Il se remit alors en marche sous l'œil interrogateur de sa meilleure amie.

La jeune femme centra de nouveau son attention sur l'extérieur et remarqua, dans le lointain, la silhouette menue d'Armin sortir d'entre les arbres immenses du bois voisin au QG.

Son cœur se serra.

Depuis deux ans maintenant qu'Armin était devenu le nouveau titan colossal, Hanji n'avait pas pu manquer le changement de comportement soudain du blondinet. Il se faisait plus solitaire. Bien sûr, il ne délaissait pas ses amis comme semblait le faire désormais Eren, mais il n'était pas rare qu'Arlet s'éclipse volontairement du QG, loin de l'ambiance mouvementée de ses camarades. Et lorsque sa présence était obligatoire, comme lors des repas par exemple, le garçon paraissait sans cesse plongé dans ses pensées, indifférent aux scènes et conversations qui avaient lieu autour de lui.

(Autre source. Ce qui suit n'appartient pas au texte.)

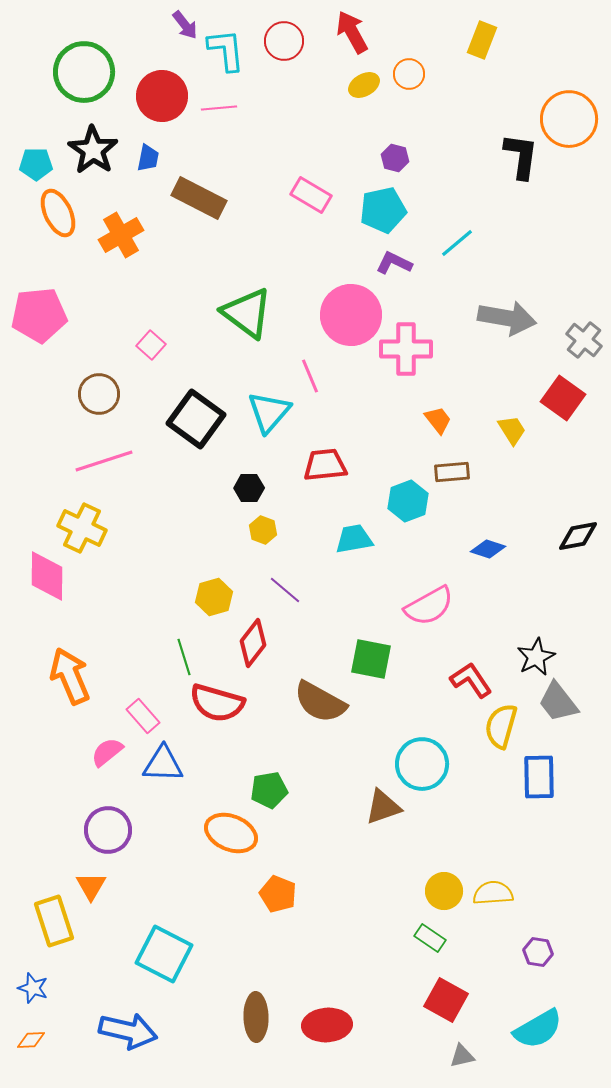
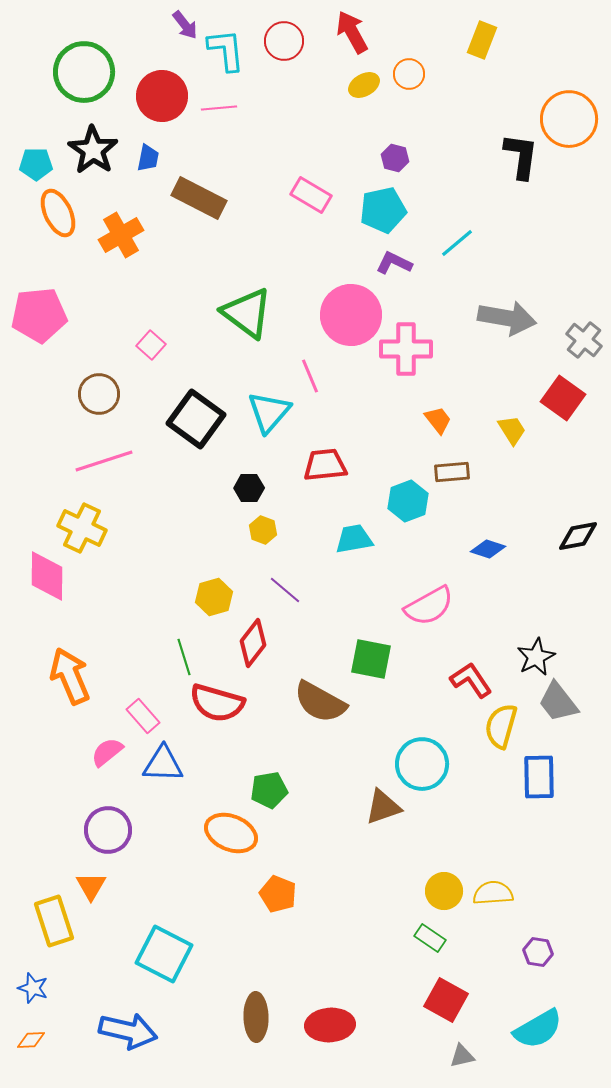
red ellipse at (327, 1025): moved 3 px right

L'ancienne chef d'escouade n'était pas dupe. Elle le connaissait maintenant assez pour savoir ce qu'il se tramait dans la tête du blondinet. Armin psychotait sur le fait d'être encore en vie. Il devait sûrement s'en vouloir, persuadé d'avoir privé le bataillon d'un de ses plus grands atouts : l'immense stratège, Erwin Smith. Et il n'avait probablement pas tort. Si ça n'avait tenu qu'à elle, Zoë aurait aussi choisi de sauver le major. Mais la nouvelle commandante des ailes de la liberté faisait pleinement confiance aux décisions de Livaï, et si le petit brun avait fait ce choix, c'est qu'une réflexion claire, dont il lui manquait malgré tous les détails, lui avait soufflé que c'était mieux ainsi.

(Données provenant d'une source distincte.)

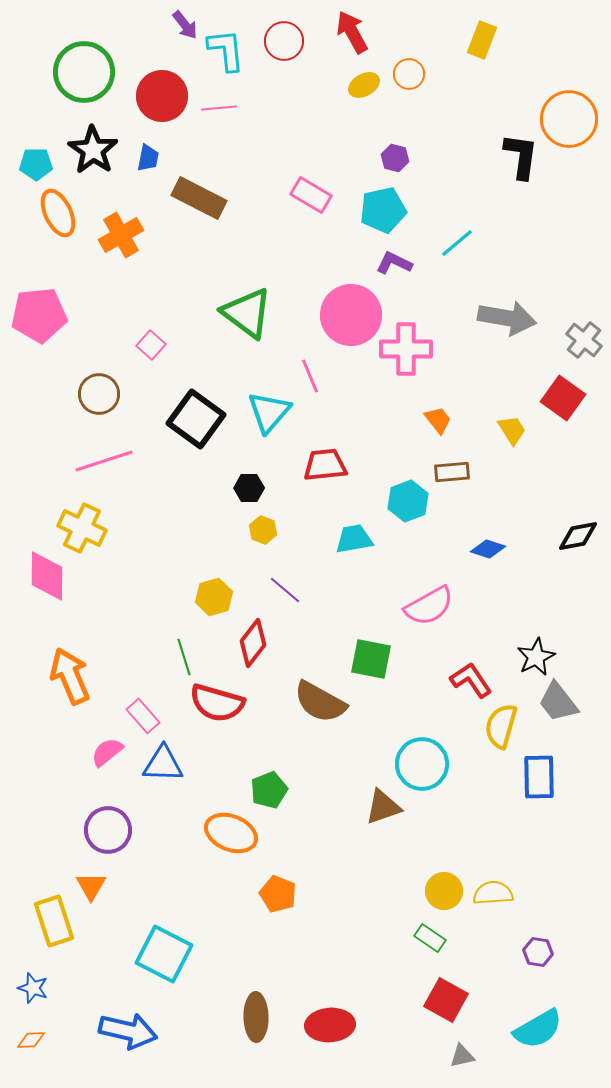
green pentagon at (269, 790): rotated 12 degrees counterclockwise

Mais toujours est-il que ce raisonnement ne permettait en rien de calmer les angoisses excessives du jeune Arlet, qui se mettait la pression immense d'au moins égaler le génie d'Erwin, si le surpasser était impossible.

 Hanji, la voix autoritaire de Livaï ramena la majore à la réalité, qu'est-ce que tu fous ?!

 J'arrive, fit-elle avant de lancer un dernier regard à la fenêtre.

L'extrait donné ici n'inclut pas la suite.